# WHAT THE TASK ASKS:
Repeat the lines of every picture's text below word for word, leaving the pictures themselves out of your answer.

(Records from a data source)
__________________________________________________
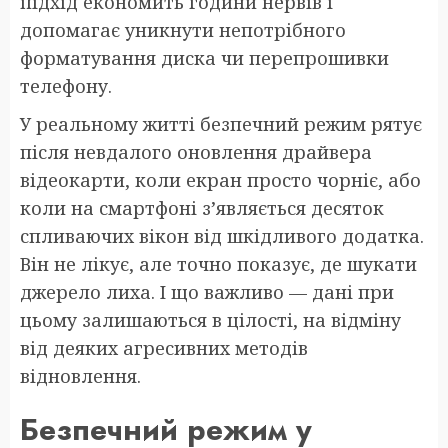
підхід економить години нервів і
допомагає уникнути непотрібного
форматування диска чи перепрошивки
телефону.
У реальному житті безпечний режим рятує
після невдалого оновлення драйвера
відеокарти, коли екран просто чорніє, або
коли на смартфоні з’являється десяток
спливаючих вікон від шкідливого додатка.
Він не лікує, але точно показує, де шукати
джерело лиха. І що важливо — дані при
цьому залишаються в цілості, на відміну
від деяких агресивних методів
відновлення.
Безпечний режим у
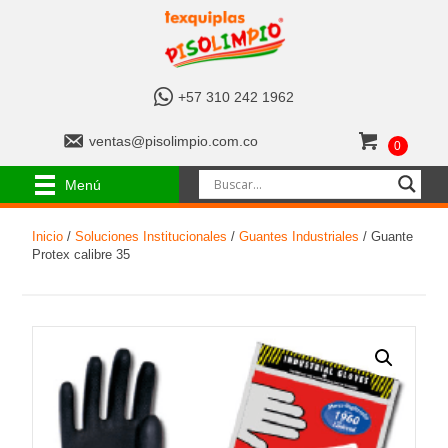
+
+57 310 242 1962
5
7
v
ventas@pisolimpio.com.co
0
3
e
1
n
Menú
0
t
2
a
4
Inicio
/
Soluciones Institucionales
/
Guantes Industriales
/ Guante
s
2
Protex calibre 35
@
1
p
9
i
6
s
2
o
l
i
m
p
i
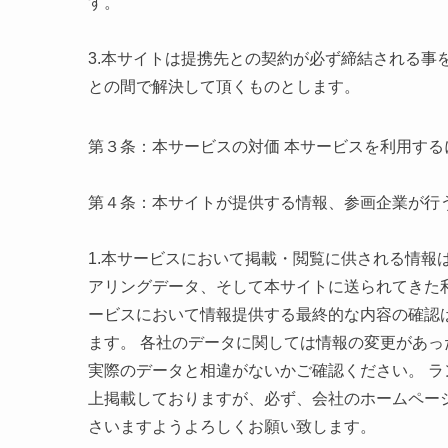
す。
3.本サイトは提携先との契約が必ず締結される事
との間で解決して頂くものとします。
第３条：本サービスの対価 本サービスを利用す
第４条：本サイトが提供する情報、参画企業が行
1.本サービスにおいて掲載・閲覧に供される情報
アリングデータ、そして本サイトに送られてきた
ービスにおいて情報提供する最終的な内容の確認
ます。 各社のデータに関しては情報の変更があ
実際のデータと相違がないかご確認ください。 
上掲載しておりますが、必ず、会社のホームペー
さいますようよろしくお願い致します。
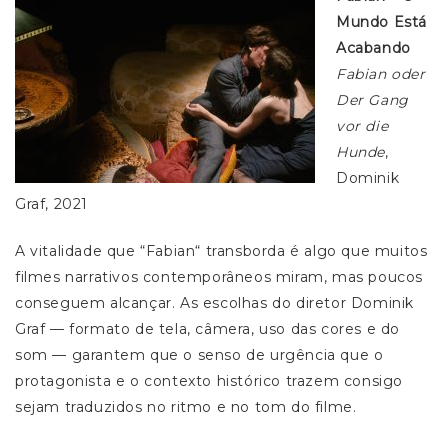
Mundo Está
Acabando
Fabian oder
Der Gang
vor die
Hunde
,
Dominik
Graf, 2021
A vitalidade que “Fabian“ transborda é algo que muitos
filmes narrativos contemporâneos miram, mas poucos
conseguem alcançar. As escolhas do diretor Dominik
Graf — formato de tela, câmera, uso das cores e do
som — garantem que o senso de urgência que o
protagonista e o contexto histórico trazem consigo
sejam traduzidos no ritmo e no tom do filme.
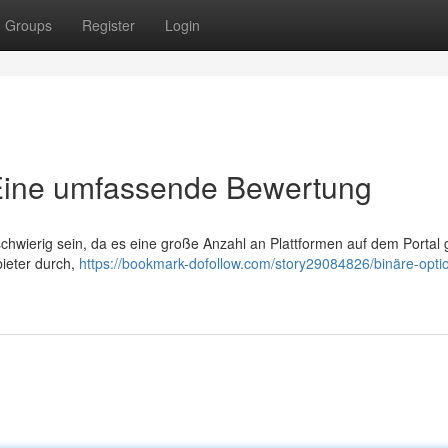
Groups
Register
Login
 Eine umfassende Bewertung
hwierig sein, da es eine große Anzahl an Plattformen auf dem Portal g
ieter durch,
https://bookmark-dofollow.com/story29084826/binäre-opti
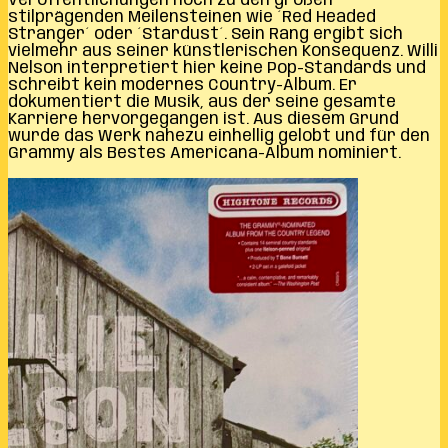
Veröffentlichungen noch zu den großen
stilprägenden Meilensteinen wie ´Red Headed
Stranger´ oder ´Stardust´. Sein Rang ergibt sich
vielmehr aus seiner künstlerischen Konsequenz. Willi
Nelson interpretiert hier keine Pop-Standards und
schreibt kein modernes Country-Album. Er
dokumentiert die Musik, aus der seine gesamte
Karriere hervorgegangen ist. Aus diesem Grund
wurde das Werk nahezu einhellig gelobt und für den
Grammy als Bestes Americana-Album nominiert.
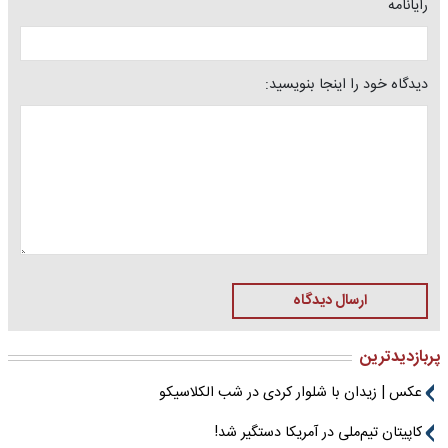
رایانامه
دیدگاه خود را اینجا بنویسید:
ارسال دیدگاه
پربازدیدترین
عکس | زیدان با شلوار کردی در شب الکلاسیکو
کاپیتان تیم‌ملی در آمریکا دستگیر شد!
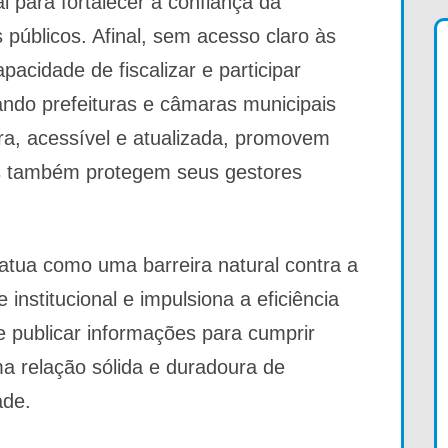
l para fortalecer a confiança da
públicos. Afinal, sem acesso claro às
acidade de fiscalizar e participar
ndo prefeituras e câmaras municipais
ra, acessível e atualizada, promovem
as também protegem seus gestores
atua como uma barreira natural contra a
e institucional e impulsiona a eficiência
e publicar informações para cumprir
ma relação sólida e duradoura de
ade.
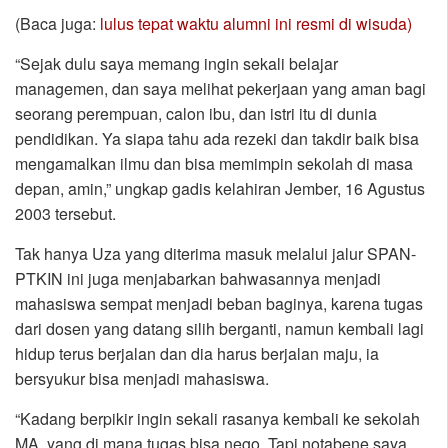
(Baca juga:
lulus tepat waktu alumni ini resmi di wisuda)
“Sejak dulu saya memang ingin sekali belajar
managemen, dan saya melihat pekerjaan yang aman bagi
seorang perempuan, calon ibu, dan istri itu di dunia
pendidikan. Ya siapa tahu ada rezeki dan takdir baik bisa
mengamalkan ilmu dan bisa memimpin sekolah di masa
depan, amin,” ungkap gadis kelahiran Jember, 16 Agustus
2003 tersebut.
Tak hanya Uza yang diterima masuk melalui jalur SPAN-
PTKIN ini juga menjabarkan bahwasannya menjadi
mahasiswa sempat menjadi beban baginya, karena tugas
dari dosen yang datang silih berganti, namun kembali lagi
hidup terus berjalan dan dia harus berjalan maju, ia
bersyukur bisa menjadi mahasiswa.
“Kadang berpikir ingin sekali rasanya kembali ke sekolah
MA, yang di mana tugas bisa nego. Tapi notabene saya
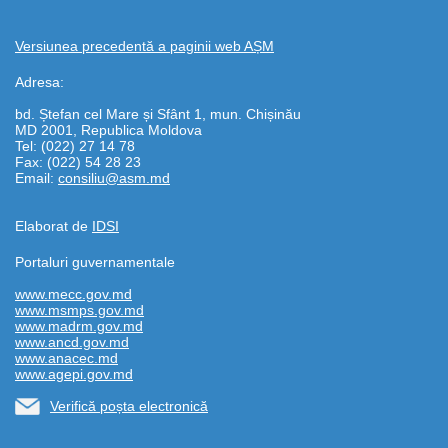
Versiunea precedentă a paginii web AȘM
Adresa:
bd. Ștefan cel Mare și Sfânt 1, mun. Chișinău
MD 2001, Republica Moldova
Tel: (022) 27 14 78
Fax: (022) 54 28 23
Email:
consiliu@asm.md
Elaborat de
IDSI
Portaluri guvernamentale
www.mecc.gov.md
www.msmps.gov.md
www.madrm.gov.md
www.ancd.gov.md
www.anacec.md
www.agepi.gov.md
Verifică poșta electronică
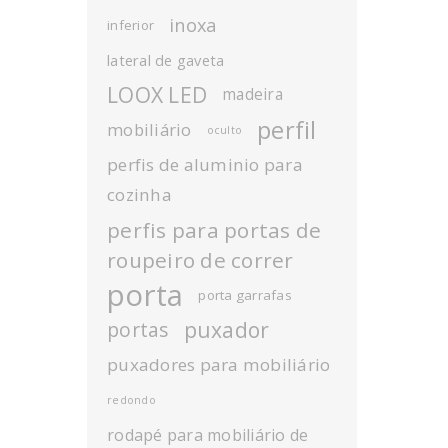
inoxa
inferior
lateral de gaveta
LOOX LED
madeira
perfil
mobiliário
oculto
perfis de aluminio para
cozinha
perfis para portas de
roupeiro de correr
porta
porta garrafas
puxador
portas
puxadores para mobiliário
redondo
rodapé para mobiliário de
__________________________________________________
# COMPLETED EXERCISE:
підхід економить години нервів і
допомагає уникнути непотрібного
форматування диска чи перепрошивки
телефону.
У реальному житті безпечний режим рятує
після невдалого оновлення драйвера
відеокарти, коли екран просто чорніє, або
коли на смартфоні з’являється десяток
спливаючих вікон від шкідливого додатка.
Він не лікує, але точно показує, де шукати
джерело лиха. І що важливо — дані при
цьому залишаються в цілості, на відміну
від деяких агресивних методів
відновлення.
Безпечний режим у
+
+57 310 242 1962
5
7
v
ventas@pisolimpio.com.co
0
3
e
1
n
Menú
0
t
2
a
4
Inicio
/
Soluciones Institucionales
/
Guantes Industriales
/ Guante
s
2
Protex calibre 35
@
1
p
9
i
6
s
2
o
l
i
m
p
i
す。
3.本サイトは提携先との契約が必ず締結される事
との間で解決して頂くものとします。
第３条：本サービスの対価 本サービスを利用す
第４条：本サイトが提供する情報、参画企業が行
1.本サービスにおいて掲載・閲覧に供される情報
アリングデータ、そして本サイトに送られてきた
ービスにおいて情報提供する最終的な内容の確認
ます。 各社のデータに関しては情報の変更があ
実際のデータと相違がないかご確認ください。 
上掲載しておりますが、必ず、会社のホームペー
さいますようよろしくお願い致します。
Mundo Está
Acabando
Fabian oder
Der Gang
vor die
Hunde
,
Dominik
Graf, 2021
A vitalidade que “Fabian“ transborda é algo que muitos
filmes narrativos contemporâneos miram, mas poucos
conseguem alcançar. As escolhas do diretor Dominik
Graf — formato de tela, câmera, uso das cores e do
som — garantem que o senso de urgência que o
protagonista e o contexto histórico trazem consigo
sejam traduzidos no ritmo e no tom do filme.
Groups
Register
Login
 Eine umfassende Bewertung
hwierig sein, da es eine große Anzahl an Plattformen auf dem Portal g
ieter durch,
https://bookmark-dofollow.com/story29084826/binäre-opti
Veröffentlichungen noch zu den großen
stilprägenden Meilensteinen wie ´Red Headed
Stranger´ oder ´Stardust´. Sein Rang ergibt sich
vielmehr aus seiner künstlerischen Konsequenz. Willi
Nelson interpretiert hier keine Pop-Standards und
schreibt kein modernes Country-Album. Er
dokumentiert die Musik, aus der seine gesamte
Karriere hervorgegangen ist. Aus diesem Grund
wurde das Werk nahezu einhellig gelobt und für den
Grammy als Bestes Americana-Album nominiert.
رایانامه
دیدگاه خود را اینجا بنویسید:
ارسال دیدگاه
پربازدیدترین
عکس | زیدان با شلوار کردی در شب الکلاسیکو
کاپیتان تیم‌ملی در آمریکا دستگیر شد!
l para fortalecer a confiança da
públicos. Afinal, sem acesso claro às
acidade de fiscalizar e participar
ndo prefeituras e câmaras municipais
ra, acessível e atualizada, promovem
as também protegem seus gestores
atua como uma barreira natural contra a
e institucional e impulsiona a eficiência
e publicar informações para cumprir
ma relação sólida e duradoura de
ade.
(Baca juga:
lulus tepat waktu alumni ini resmi di wisuda)
“Sejak dulu saya memang ingin sekali belajar
managemen, dan saya melihat pekerjaan yang aman bagi
seorang perempuan, calon ibu, dan istri itu di dunia
pendidikan. Ya siapa tahu ada rezeki dan takdir baik bisa
mengamalkan ilmu dan bisa memimpin sekolah di masa
depan, amin,” ungkap gadis kelahiran Jember, 16 Agustus
2003 tersebut.
Tak hanya Uza yang diterima masuk melalui jalur SPAN-
PTKIN ini juga menjabarkan bahwasannya menjadi
mahasiswa sempat menjadi beban baginya, karena tugas
dari dosen yang datang silih berganti, namun kembali lagi
hidup terus berjalan dan dia harus berjalan maju, ia
bersyukur bisa menjadi mahasiswa.
“Kadang berpikir ingin sekali rasanya kembali ke sekolah
MA, yang di mana tugas bisa nego. Tapi notabene saya
Versiunea precedentă a paginii web AȘM
Adresa:
bd. Ștefan cel Mare și Sfânt 1, mun. Chișinău
MD 2001, Republica Moldova
Tel: (022) 27 14 78
Fax: (022) 54 28 23
Email:
consiliu@asm.md
Elaborat de
IDSI
Portaluri guvernamentale
www.mecc.gov.md
www.msmps.gov.md
www.madrm.gov.md
www.ancd.gov.md
www.anacec.md
www.agepi.gov.md
Verifică poșta electronică
inoxa
inferior
lateral de gaveta
LOOX LED
madeira
perfil
mobiliário
oculto
perfis de aluminio para
cozinha
perfis para portas de
roupeiro de correr
porta
porta garrafas
puxador
portas
puxadores para mobiliário
redondo
rodapé para mobiliário de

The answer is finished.